[PROVIDED ENTRIES Boundary: Start]

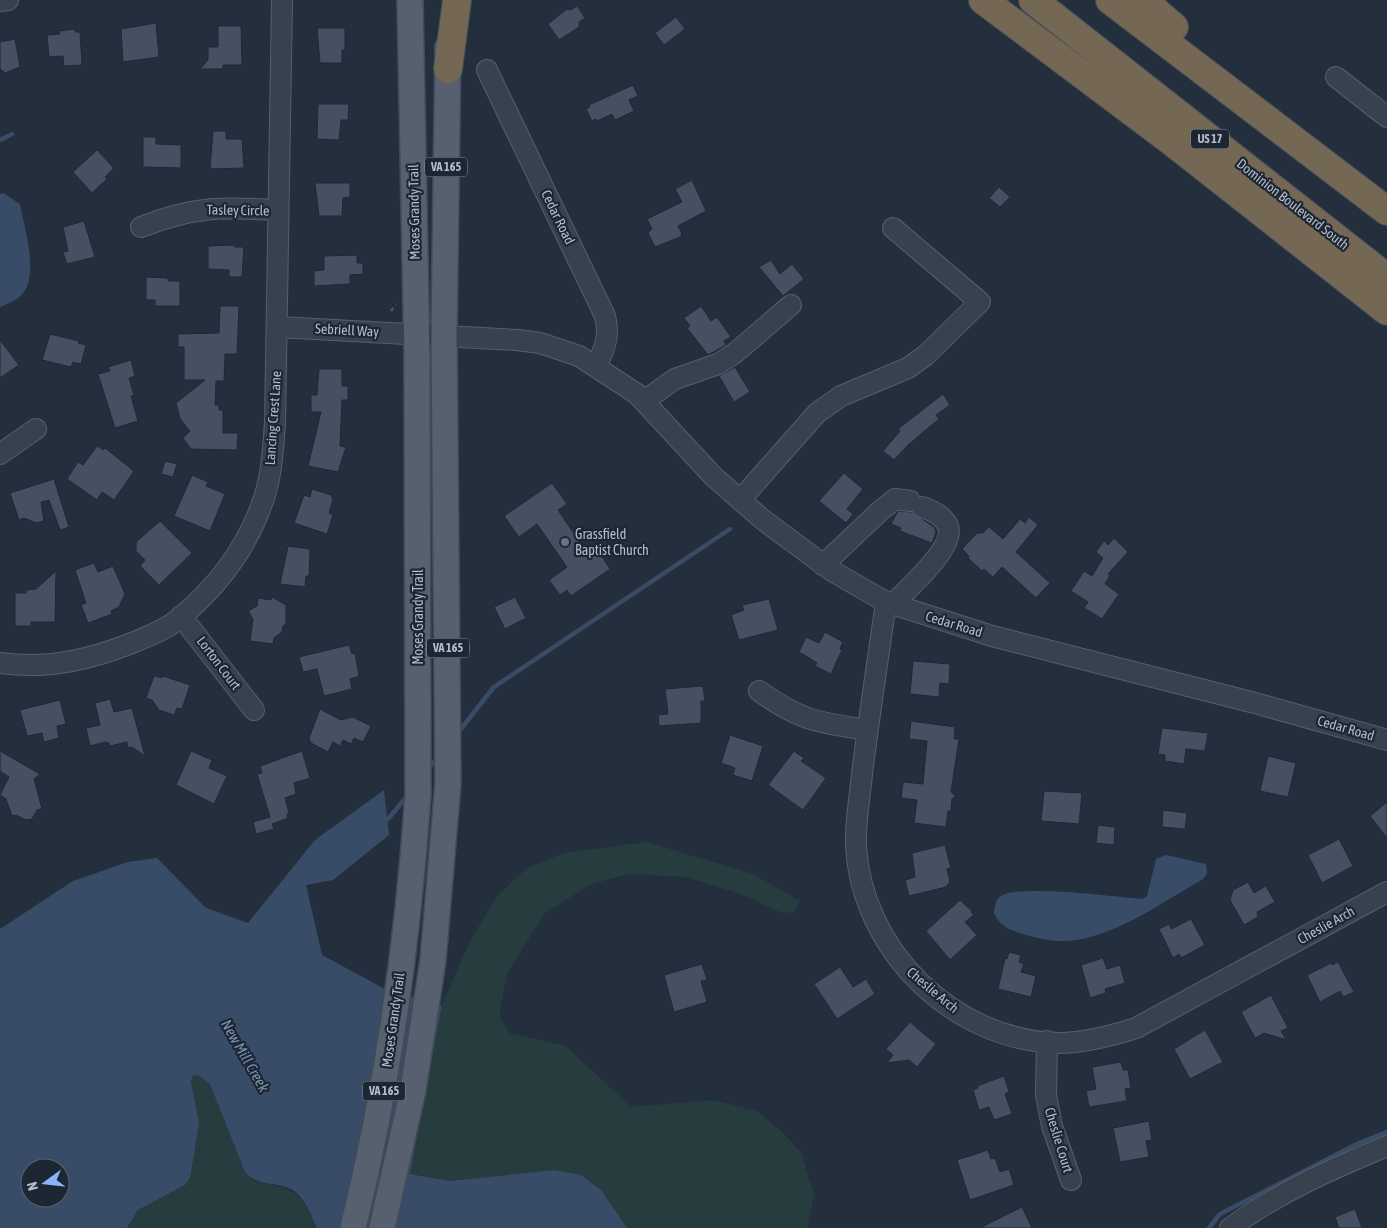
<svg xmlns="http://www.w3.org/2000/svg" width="1387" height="1228" font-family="'Asap Condensed',sans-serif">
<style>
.green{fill:#263c3f}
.water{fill:#394c67;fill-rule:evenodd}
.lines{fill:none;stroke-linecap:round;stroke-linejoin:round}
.stream{stroke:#394c67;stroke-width:4.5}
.building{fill:#455162;stroke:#1f2835}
.minor-casing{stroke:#565f6c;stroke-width:22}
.major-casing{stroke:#414a57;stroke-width:28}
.highway-casing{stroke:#434c59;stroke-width:30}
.path{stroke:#44595c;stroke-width:2.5;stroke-dasharray:4 4;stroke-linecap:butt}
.minor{stroke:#38414e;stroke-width:20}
.major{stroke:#56606e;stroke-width:25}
.highway{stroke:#746855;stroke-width:28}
.worship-dot{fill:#6b7280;stroke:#1d2633;stroke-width:2}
.labels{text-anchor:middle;stroke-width:4.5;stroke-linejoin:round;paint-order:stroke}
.shield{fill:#1d2633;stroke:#878f9c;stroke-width:1}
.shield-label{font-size:12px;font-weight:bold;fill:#b4bcc9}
.street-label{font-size:14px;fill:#b4bcc9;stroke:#1d2633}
.poi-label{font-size:14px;fill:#b4bcc9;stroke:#1d2633;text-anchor:start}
.water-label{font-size:15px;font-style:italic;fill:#7c92b1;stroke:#1d2633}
</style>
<rect width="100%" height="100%" fill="#242f3e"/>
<path class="green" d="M647,842l106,32 47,27 -7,12 -13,-1 -39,-18 -55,-17 -57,-3 -38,10 -47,30 -37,60 -8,42 10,17 57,13 65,61 83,-7 43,11 24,20 20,21 13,43 -7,33h-180l-25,-37 -48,-21 -104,11 -40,-7 32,-169 28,-64 27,-45 29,-27 38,-16z
M193,1075l6,1 11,8 44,97c39,8 47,8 63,47h-190l11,-18 47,-25 14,-62 -8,-41z"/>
<path class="water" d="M3,193l17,11c4,24 22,77 -2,94 -5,4 -12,6 -18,9v-113z
M384,790l5,45 -56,45 -27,5 16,70 63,34 57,16 -32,169 40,7 104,-11 27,5 21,16 25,37h-310c-6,-14 -14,-35 -29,-40 -18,-7 -28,-1 -43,-16l-35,-88 -11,-8 -6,-1 -2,7 8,41 -9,55 -5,7 -47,25 -11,18h-127v-299l73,-48 55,-19 29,-4 49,50 42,15 67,-83zM30,1168h30v30h-30z
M1166,855l40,9 1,10 -4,5c-39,22 -82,54 -127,61 -18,3 -36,-1 -53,-6 -13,-4 -24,-8 -29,-21 1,-7 1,-13 7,-17 16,-12 117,1 142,3l4,-3 9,-37z"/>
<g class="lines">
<path class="stream" d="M0,140l12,-6
M460,730l34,-43 236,-158
M430,767l6,-8
M382,822l7,-4 18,-22
M1209,1228l11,-14 137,-70 30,-12"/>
</g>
<path class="building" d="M577,6l8,12 -6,4v5l-20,13 -11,-16 19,-15 4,1z
M676,17l9,12 -21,16 -9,-12z
M156,23l3,34 -36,5 -2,-33z
M218,26h23l1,39h-19v4h-23l8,-9v-13h10z
M317,28h28v22h-3v13h-22z
M75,29v3h5l2,33 -18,1 -1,-10 -14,1 -2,-22 13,-1 -1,-3z
M15,39l5,28 -15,6 -5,-5v-26z
M633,85l5,11 -9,4 5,11 -19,9 -3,-6 -15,7 -1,-2 -4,2 -6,-12 4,-2 -1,-2z
M318,104h31l-1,16h-7l-2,20 -22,-1z
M213,131h13v8h16l2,29 -34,1z
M143,137h13v7l25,1v23l-38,-1z
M97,150l17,18 -9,9 2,2 -15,14 -19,-21z
M692,180l14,31 -28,15 4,8 -2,3 -25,10 -7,-14 4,-4 -5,-10 35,-17 -7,-13z
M315,183h35v14l-7,1 -1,18h-23z
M999,187l11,10 -10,10 -11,-9z
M84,221l11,36 -28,7 -4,-12 5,-1 -5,-24z
M235,245v2h9l-2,30h-13v-7l-21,-1v-23z
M357,255v8h6v11l-13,1v9l-36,2v-15l10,-1v-14z
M771,260l9,14 12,-10 12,15 -21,17 -24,-29z
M146,277l22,1v3h12v25h-25v-6h-9z
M220,306h19l-2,48h-12l-1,27h-8l-1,24h4v5h4v23h15l-1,17 -46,-1 -8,-11 7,-7 -10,-12 -4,-16 29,-23h-21v-33h-6v-13l41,-1z
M701,306l10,15 6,-4 14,20 -7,4 2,4 -18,10 -21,-27 3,-2 -6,-8z
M50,334l29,7 -1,2 8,2 -5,19 -8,-2 -2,5 -29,-7z
M0,340l19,25 -19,13z
M131,360l4,16 -6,2 5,17 -3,1 7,25 -23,7 -17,-54 12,-3 -2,-4z
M735,367l15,25 -16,10 -15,-26z
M319,369h23v17h6v14h-6l-2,46 6,1 -8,25 -30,-6 13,-54h-10v-17h6z
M943,394l7,11 -14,10 3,4 -31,26 -14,15 -11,-9 17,-20 -2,-2z
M97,446l6,4 2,-2 29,23 -20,29 -12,-8 -5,8 -30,-21 11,-17 5,3z
M165,461l12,3 -4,13 -12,-3z
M844,473l19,16 -16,20 6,5 -7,9 -27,-22z
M192,475l16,7 -2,4 19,8 -15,37 -36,-15z
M54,479l15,48 -9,3 -11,-30 -8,2 3,19 -8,2 -12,-5 -5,2 -9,-27z
M552,483l15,21 -9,6 29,43 9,-6 14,22 -39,27 -4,-6 -7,5 -11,-15 18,-13 -30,-43 -18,13 -15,-21z
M312,489l19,6 2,4 -4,14 4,2 -6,19 -33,-11 10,-28 6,2z
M898,511l14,1 22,15 2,5 -4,11 -32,-12 1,-3 -10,-4z
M1029,517l9,8 -22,27 34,31 -14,15 -34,-31 -9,10 -9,-8 -2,2 -14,-13 1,-2 -7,-7 15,-16h6l6,-6 14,12 17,-20 5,4z
M160,521l32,32 -33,32 -19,-19 5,-6 -9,-9v-9z
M1114,538l14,14 -20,22 2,1 -5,9 14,10 -17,25 -18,-11 4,-6 -17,-11 13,-20 8,5 11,-18 -7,-6 8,-11 4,4z
M288,546l22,3 -1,27h-3l-1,11 -25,-3z
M94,563l4,9 15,-6 12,28 -6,13 -8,4 1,3 -24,9 -7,-18 5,-2 -11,-33z
M56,571l-1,51h-24v4h-16v-33h11l1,-3 9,-1z
M272,597l14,8v19l-3,2 -1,6 -8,6 -1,6 -23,-3 3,-22 -5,-8 9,-5 1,-8 13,2z
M515,597l11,21 -21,11 -11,-22z
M769,599l9,31 -39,10 -8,-25 13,-5 -2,-5z
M825,632l18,10 -3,7 2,1 -11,24 -16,-8 2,-3 -6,-4 -12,-7 7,-15 13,6z
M349,645l3,9 3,-1 4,23 -9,3 2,10 -28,7 -7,-27 -14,3 -4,-15z
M913,661l37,3 -1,20 -9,-1 -1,14 -29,-3z
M154,676l8,2 1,-2 27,9 -8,24 -5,-1 -3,7 -15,-5 -7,-10 -6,-2z
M703,686l2,15h-4v22l-42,3 -1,-11 10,-1 -3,-25z
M110,699l4,13 18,-4 13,48 -13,-9 -4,1 -1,-6 -17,4 -1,-3 -4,-1 -15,4 -4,-18 14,-3 -5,-22z
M60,700l6,24 -9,2 2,12 -15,4 -2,-9 -15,3 -7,-26z
M320,709l21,11 12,-3 18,9 -8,16 -9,-4 -3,6 -8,-4 -3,6 -7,-4 -5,10 -17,-9 -2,-5z
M911,721l44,6 -1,12h5l-8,53 5,4 -4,3 -1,12h-3l-2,16 -32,-4 3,-23 -16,-2 2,-16 20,2 4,-43 -18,-2z
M1162,728l46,5 -3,18 -19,-2 -2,15 -19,-3v-6l-7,-1z
M730,735l33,11 -11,35 -19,-6 2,-7 -14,-5z
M0,751l40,23 -6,5 8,30 -5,1 -5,9 -6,1 -10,-5 -4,1 -6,-17 -6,-4 9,-18 -9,-6z
M191,751l21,9 -3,8 18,8 -13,28 -38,-19z
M302,751l8,27 -16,5 2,11 -11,4 4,15 -2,1 1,4 -16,6 2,5 -18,5 -3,-12 17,-5 -13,-43 5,-1 -2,-7z
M794,751l10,7 -3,3 25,17 -23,32 -35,-25z
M1268,756l28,7 -8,34 -28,-6z
M1044,791l38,2 -3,31 -38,-3z
M1387,802v36l-17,-22z
M1163,810l24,3 -2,16 -23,-2z
M1098,825l17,2 -1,18 -18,-2z
M1339,839l14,27 -31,17 -14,-28z
M945,845l6,23 -4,1 3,13 -4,5 -37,9 -4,-16 10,-3 -3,-24z
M1248,882l6,11 12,-7 9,16 -18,10 1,5 -14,8 -14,-25 3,-10z
M960,900l12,11 -1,1 3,3 -9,7 12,13 -27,25 -24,-29z
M1191,919l14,26 -24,13 -2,-4 -6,4 -14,-29 10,-5 2,5z
M1009,952l12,3 -2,7 5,2 -3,8 15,4 -5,21 -33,-8 7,-31 2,1z
M1103,958l4,11 13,-4 5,18 -20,6 1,4 -16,5 -9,-33z
M1338,962l16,30 -11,5 -3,-6 -20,11 -13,-27 24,-12 1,2z
M702,964l5,16 -6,1 6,21 -33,10 -10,-37z
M840,967l13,20 13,-8 9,15 -38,25 -23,-35z
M1271,995l17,33 -7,3 5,9 -22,-7 -9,5 -14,-26z
M910,1022l26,22 -19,23 -8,-7 -22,3 6,-8 -7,-6z
M1205,1030l18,32 -33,17 -16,-30z
M1121,1062l2,8h5l3,18 -6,1 2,12 -38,6 -3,-16 10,-2 -4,-22z
M1004,1076l5,16 -4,2 7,20 -18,6 -5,-13 -10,3 -6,-20 5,-2 -1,-2z
M1149,1121l3,19 -6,1 3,16 -29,5 -7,-34z
M988,1150l3,9 4,-1 5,14 9,-3 5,16 -44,15 -13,-40z
M1022,1207l10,21h-52z
M1355,1209l7,19h-23l-4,-11z"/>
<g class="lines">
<defs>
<path id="minor" d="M0,1l8,-1
M487,70l118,246c5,19 0,33 -9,50
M1336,77l51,40
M141,227c54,-21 80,-20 137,-17
M278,327l239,13 23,3 39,13 58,38 76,82 49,43 70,52 54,31 106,34 263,67 132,37
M644,401l31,-22 43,-15 17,-11 56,-48
M0,454l36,-25
M741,499l76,-86 24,-17 67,-28 18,-13 54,-53 -87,-74
M823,565l57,-54 15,-12 15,2
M886,602c-8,57 -17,115 -24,172 -2,23 -7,48 -6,71 5,105 98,196 203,198 26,0 52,-7 77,-15l251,-136
M893,604c14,-15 66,-59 54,-80 -5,-9 -16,-14 -25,-17
M181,616l73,94
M0,663c48,7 93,-4 137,-22 14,-6 28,-11 40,-21 40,-32 71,-74 87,-122 8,-24 9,-50 11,-75l7,-423
M759,691c42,30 58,31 108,39
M1047,1041l-1,54 6,31 19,54
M1230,1228c49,-36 102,-59 157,-82"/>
<path id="major" d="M353,1228c35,-142 55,-287 65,-433l-1,-437 -7,-358
M382,1228l31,-138 20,-130 15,-177 -4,-448 4,-288"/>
<path id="highway" d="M983,0l188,141 216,170
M1033,0l354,278
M1110,0l277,211
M1143,0l31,27
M448,69l9,-69"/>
</defs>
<use href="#minor" class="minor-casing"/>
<use href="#major" class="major-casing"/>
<use href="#highway" class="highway-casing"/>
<path class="path" d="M391,311l5,-7"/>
<use href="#minor" class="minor"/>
<use href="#major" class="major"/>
<use href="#highway" class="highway"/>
</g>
<circle class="worship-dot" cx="565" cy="542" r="5"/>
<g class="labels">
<g class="shield">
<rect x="1191" y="129.5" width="38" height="19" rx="4"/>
<rect x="425" y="157.5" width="42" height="19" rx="4"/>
<rect x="427" y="638.5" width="42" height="19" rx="4"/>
<rect x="363" y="1081.5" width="42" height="19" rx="4"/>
</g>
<g class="shield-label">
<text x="1210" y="143">US 17</text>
<text x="446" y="171">VA 165</text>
<text x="448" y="652">VA 165</text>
<text x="384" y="1095">VA 165</text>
</g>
<g class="street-label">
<text transform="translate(1293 204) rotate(38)" y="5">Dominion Boulevard South</text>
<text transform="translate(238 210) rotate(1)" y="5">Tasley Circle</text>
<text transform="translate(414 212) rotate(-91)" y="5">Moses Grandy Trail</text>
<text transform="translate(558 217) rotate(64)" y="5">Cedar Road</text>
<text transform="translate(347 330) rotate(3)" y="5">Sebriell Way</text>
<text transform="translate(273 418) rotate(-86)" y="5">Lancing Crest Lane</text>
<text transform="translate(418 617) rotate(-90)" y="5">Moses Grandy Trail</text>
<text transform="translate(954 624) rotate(17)" y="5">Cedar Road</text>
<text transform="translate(219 663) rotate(53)" y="5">Lorton Court</text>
<text transform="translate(1346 728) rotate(16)" y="5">Cedar Road</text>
<text transform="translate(1326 925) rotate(-29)" y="5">Cheslie Arch</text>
<text transform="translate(933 990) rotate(40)" y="5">Cheslie Arch</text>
<text transform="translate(393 1020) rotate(-82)" y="5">Moses Grandy Trail</text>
<text transform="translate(1059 1140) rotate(73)" y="5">Cheslie Court</text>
</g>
<g class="poi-label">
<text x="575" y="539">Grassfield<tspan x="575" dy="16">Baptist Church</tspan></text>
</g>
<g class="water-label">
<text transform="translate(245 1056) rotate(60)" y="5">New Mill Creek</text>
</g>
</g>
<g transform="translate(45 1183) rotate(255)"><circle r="24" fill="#1d2633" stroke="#59626f"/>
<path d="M0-4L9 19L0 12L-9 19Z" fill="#8ab4f8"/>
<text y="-8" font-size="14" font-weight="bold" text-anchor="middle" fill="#b4bcc9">N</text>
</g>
</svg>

[PROVIDED ENTRIES Boundary: End]

From the material above, copy every line where the word "linecap" is found.

YOUR RESPONSE:
.lines{fill:none;stroke-linecap:round;stroke-linejoin:round}
.path{stroke:#44595c;stroke-width:2.5;stroke-dasharray:4 4;stroke-linecap:butt}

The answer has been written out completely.